* Exercise details: Return the lines beginning at the one that contains "артерий формируются особые бляшки, которые" and continuing to the end of the entries, including both ends, exactly as written and nothing else.

◇ ◇ ◇

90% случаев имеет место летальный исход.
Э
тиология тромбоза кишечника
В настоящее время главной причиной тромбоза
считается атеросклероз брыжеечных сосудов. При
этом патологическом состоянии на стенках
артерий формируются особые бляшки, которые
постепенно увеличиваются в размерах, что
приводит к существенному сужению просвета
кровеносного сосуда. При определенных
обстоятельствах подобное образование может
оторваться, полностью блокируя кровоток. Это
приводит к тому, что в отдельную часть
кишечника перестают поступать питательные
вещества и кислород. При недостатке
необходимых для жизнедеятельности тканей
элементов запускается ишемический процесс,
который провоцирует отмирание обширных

◇ ◇ ◇

* Your response:
артерий формируются особые бляшки, которые
постепенно увеличиваются в размерах, что
приводит к существенному сужению просвета
кровеносного сосуда. При определенных
обстоятельствах подобное образование может
оторваться, полностью блокируя кровоток. Это
приводит к тому, что в отдельную часть
кишечника перестают поступать питательные
вещества и кислород. При недостатке
необходимых для жизнедеятельности тканей
элементов запускается ишемический процесс,
который провоцирует отмирание обширных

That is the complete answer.